Sara Hunt, MSN, RN, PHN, FNP-C, is a licensed and board-certified family nurse practitioner, a public health nurse, an adjunct assistant professor of health policy, and a doctor of nursing practice student at the University of California, San Francisco. She was the spring 2015 health policy fellow at the American Association of Nurse Practitioners’ Government Affairs Office in Washington, DC.

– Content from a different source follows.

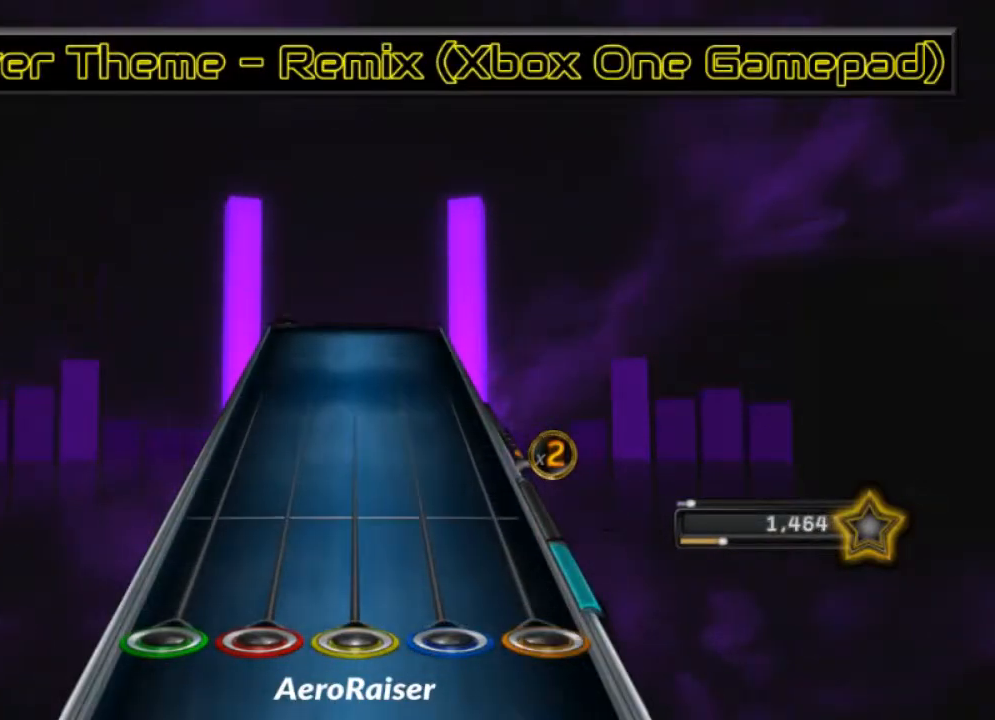
{"buttons": [], "left_stick": "center", "right_stick": "center", "events": []}
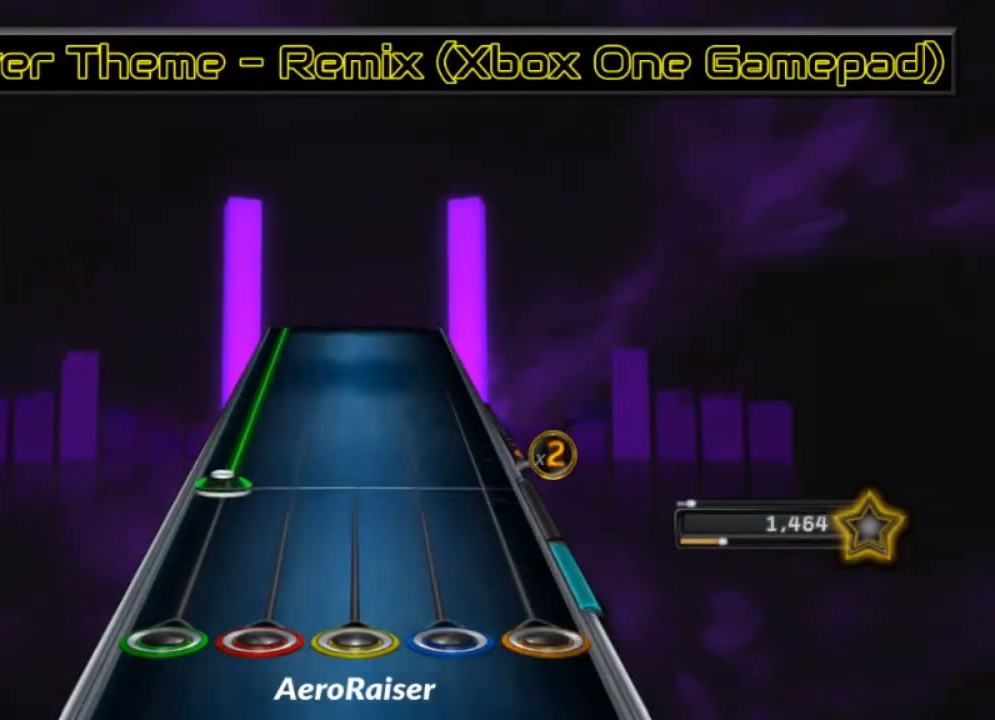
{"buttons": ["L2"], "left_stick": "center", "right_stick": "center", "events": [[150, "L2", "down"]]}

The holidays are a wonderful time for fellowship with family and friends and bonding over delicious meals.
Although this time spent bonding is actually good for one’s health, many of the tasty treats can wreak havoc on those with diabetes.
Sometimes, people feel like throwing in the towel when it comes to a healthy diet during the holidays and then backtrack on their diabetic control. But people with diabetes can still enjoy the holidays and tasty meals without letting their sugar get completely out of control. This is especially important for people who have uncontrolled diabetes.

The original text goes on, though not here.